Written task: Go to the line that contains "fx_px: 2642" and transcribe from there to the end of the entries, that line and the last one included.

◆ ◆ ◆

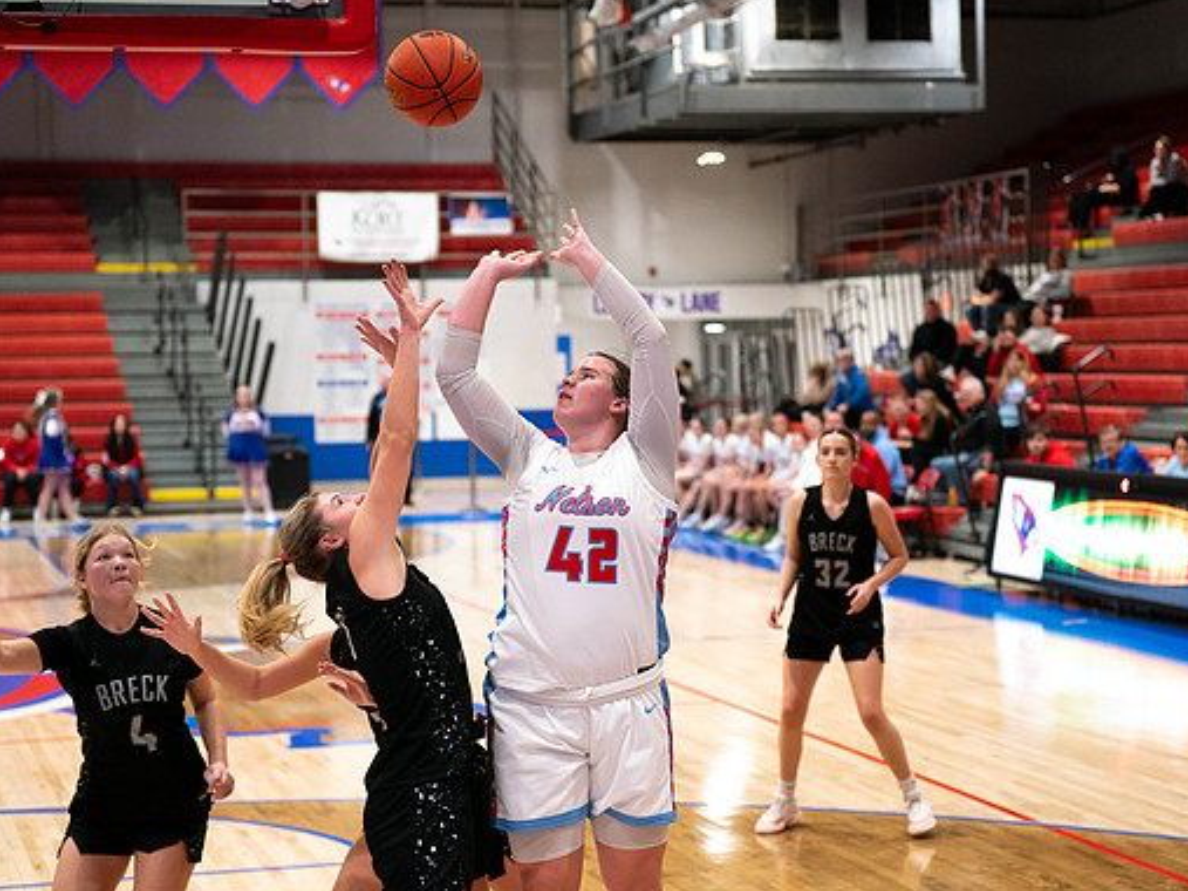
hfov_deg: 25.3
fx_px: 2642
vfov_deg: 19.1
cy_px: 444
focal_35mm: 77
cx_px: 637
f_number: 2.8
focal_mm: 70
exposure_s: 1/1000
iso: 4000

◆ ◆ ◆

Answer space:
fx_px: 2642
vfov_deg: 19.1
cy_px: 444
focal_35mm: 77
cx_px: 637
f_number: 2.8
focal_mm: 70
exposure_s: 1/1000
iso: 4000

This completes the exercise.